Ainda de acordo com Maria Teresa, o aluno que chega ao 5º ano dominando os algoritmos convencionais das operações aritméticas já exercitou muita “conta de somar” ou de “multiplicar”, primeiro, manuseando ábacos, desenhando bolinhas no papel, pintando quadradinhos em matrizes gráficas. E como fazer a turma compreender, na prática, quanto é um metro quadrado? “Abrimos no chão uma folha de papel-jornal, de 1 metro por 1 metro, e propomos o desafio: quantos de vocês cabem de pé aqui? Vamos testar?”, conta Maria Teresa.

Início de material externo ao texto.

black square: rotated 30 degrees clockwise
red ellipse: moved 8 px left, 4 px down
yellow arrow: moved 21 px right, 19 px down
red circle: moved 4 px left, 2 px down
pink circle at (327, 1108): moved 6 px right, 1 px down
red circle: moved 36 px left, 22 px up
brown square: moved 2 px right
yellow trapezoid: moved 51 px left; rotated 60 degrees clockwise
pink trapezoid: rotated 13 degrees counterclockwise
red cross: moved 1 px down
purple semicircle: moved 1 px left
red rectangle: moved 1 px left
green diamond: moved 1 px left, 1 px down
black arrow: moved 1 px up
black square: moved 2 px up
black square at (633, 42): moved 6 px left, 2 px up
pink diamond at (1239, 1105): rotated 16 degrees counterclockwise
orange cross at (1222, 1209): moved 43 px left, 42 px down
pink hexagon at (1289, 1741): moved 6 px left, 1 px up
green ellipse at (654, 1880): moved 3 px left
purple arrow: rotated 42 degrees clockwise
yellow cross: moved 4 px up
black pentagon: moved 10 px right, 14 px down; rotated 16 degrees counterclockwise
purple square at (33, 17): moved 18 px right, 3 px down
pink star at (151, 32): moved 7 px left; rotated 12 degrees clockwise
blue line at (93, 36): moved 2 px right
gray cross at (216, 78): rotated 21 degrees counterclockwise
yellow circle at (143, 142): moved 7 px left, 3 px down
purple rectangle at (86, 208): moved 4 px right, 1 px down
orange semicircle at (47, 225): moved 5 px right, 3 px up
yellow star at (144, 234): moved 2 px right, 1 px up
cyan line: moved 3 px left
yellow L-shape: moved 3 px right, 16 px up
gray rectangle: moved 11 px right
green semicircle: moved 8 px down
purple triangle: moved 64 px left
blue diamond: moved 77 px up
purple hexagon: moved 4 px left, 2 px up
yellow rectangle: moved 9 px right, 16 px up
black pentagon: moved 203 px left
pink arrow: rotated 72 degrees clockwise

Aliás, se tangibilizar é palavra-chave, desafiar é outra, já que, por meio de desafios – jogos, enigmas, etc. –, o professor dá ao aluno problemas reais para serem resolvidos. “Para que aprender probabilidade, por exemplo?”, pergunta a professora Sandra. “Bom, alguém que entende que é mais provável tirar 7 do que 12 num lance de dois dados tem mais chances de ganhar o jogo”.
O segredo, diz Dalson, é fazer o aluno querer resolver problemas, ou achar soluções ainda melhores para eles. Aguçar no aluno a vontade que, segundo o professor, a escola tradicional não alimentava suficientemente. “Um modelo antigo de ensino de Matemática não tinha muito espaço para a curiosidade e para a criatividade. Hoje, é exatamente isso que queremos”, diz o professor, que busca inspirar seus alunos a questionar a realidade à sua volta e usar a Matemática para obter respostas. O caminho mais rápido entre dois pontos é mesmo uma reta? (Spoiler: nem sempre.) Faz sentido uma bicicleta de rodas quadradas? (Surpresa: numa pista ondulada, faz, sim.) Quantas cores são necessárias para se pintar um mapa?
“Esse tipo de pergunta pode ser a base de um projeto para a vida inteira do aluno. Pode, lá na frente, levá-lo a descobrir um modelo mais ágil de fluxo de veículos nas estradas. Uma maneira mais eficaz de distribuição de água em regiões secas. Uma forma mais precisa de determinar o preço de um produto. É para isso que serve a Matemática”, diz o assessor.